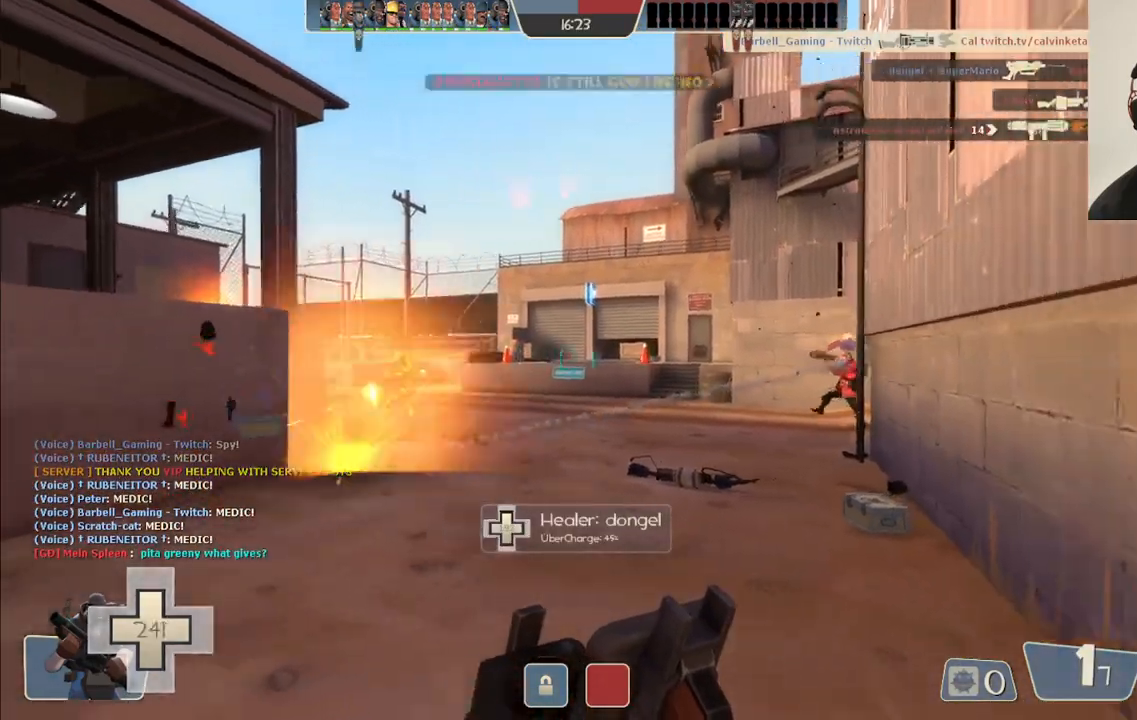
{"buttons": ["R2"], "left_stick": "up-left", "right_stick": "center", "events": [[33, "left_stick", "up"], [167, "left_stick", "up-left"], [267, "right_stick", "left"], [383, "right_stick", "center"], [400, "R2", "down"]]}
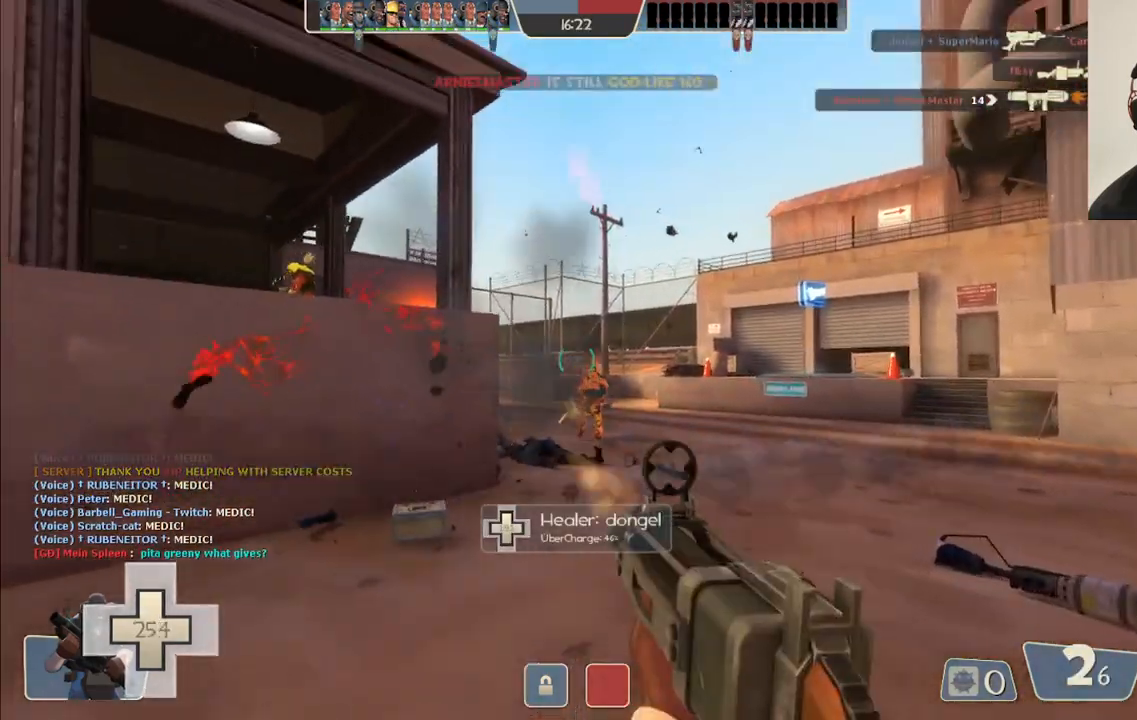
{"buttons": ["R2"], "left_stick": "down-left", "right_stick": "center", "events": [[83, "left_stick", "up"], [167, "R2", "up"], [383, "left_stick", "down-left"], [417, "R2", "down"]]}
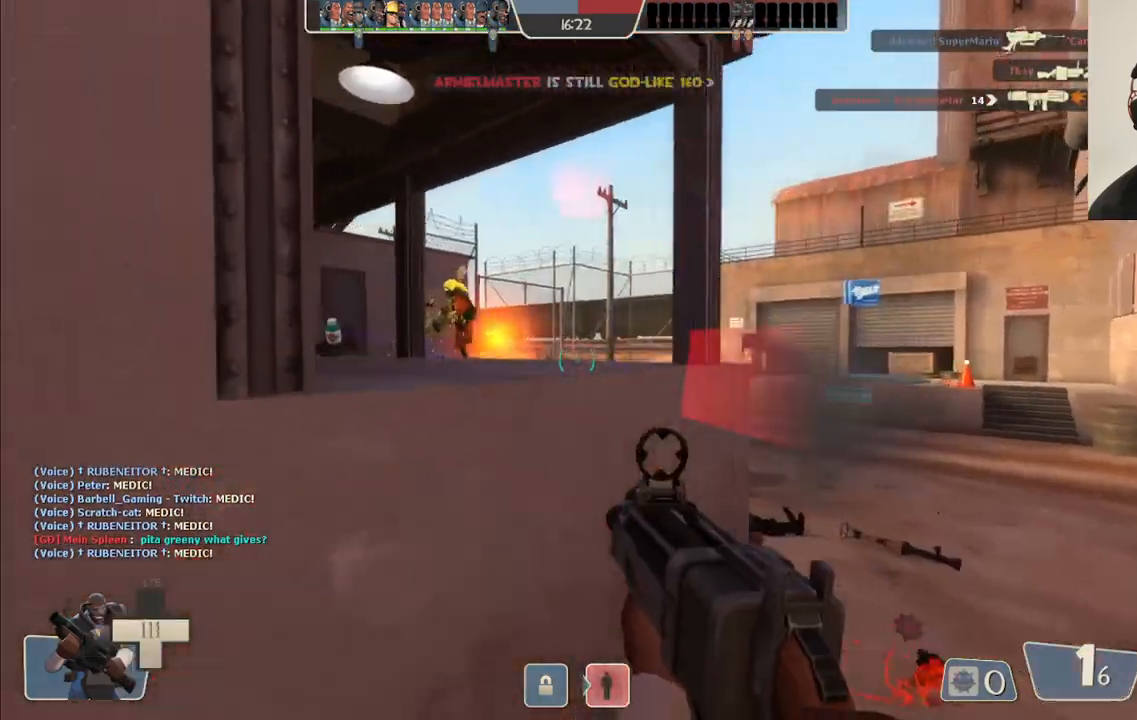
{"buttons": [], "left_stick": "down-left", "right_stick": "center", "events": [[50, "R2", "up"], [400, "SQUARE", "down"], [500, "SQUARE", "up"]]}
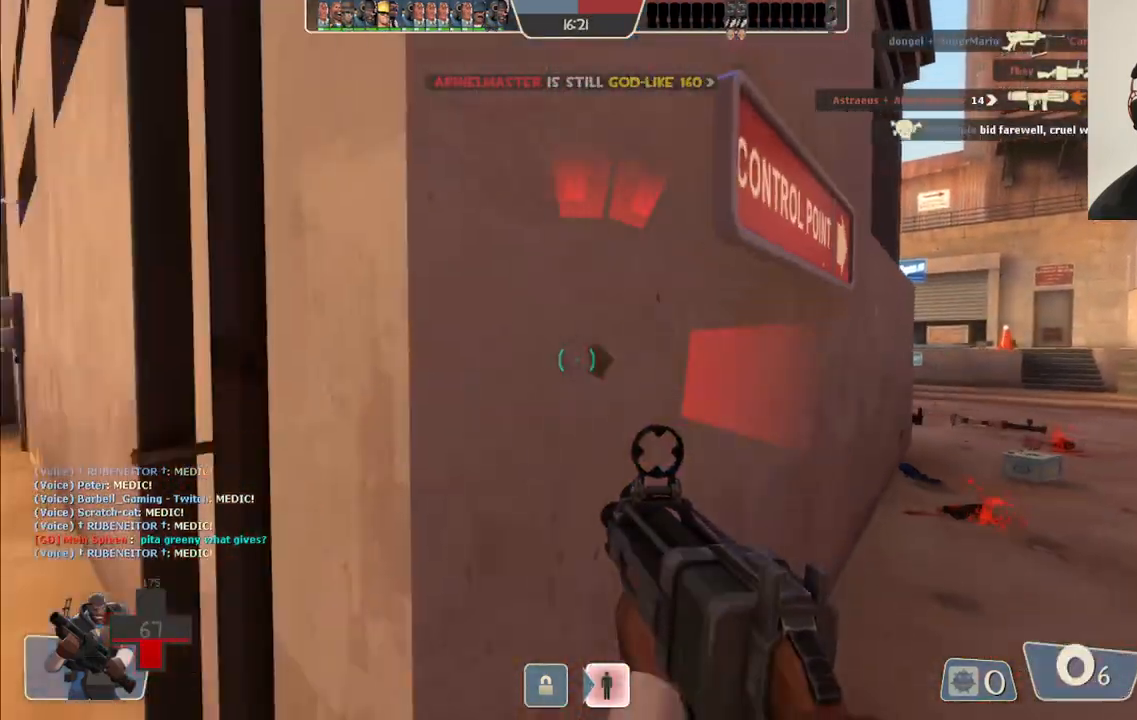
{"buttons": [], "left_stick": "up-left", "right_stick": "center", "events": [[67, "SQUARE", "down"], [83, "left_stick", "left"], [150, "SQUARE", "up"], [217, "left_stick", "up-left"], [233, "SQUARE", "down"], [350, "SQUARE", "up"]]}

## WORK INSTRUCTION
Give only the number of lines in the data that hold the word "SQUARE".

## THE COMPLETED TASK
2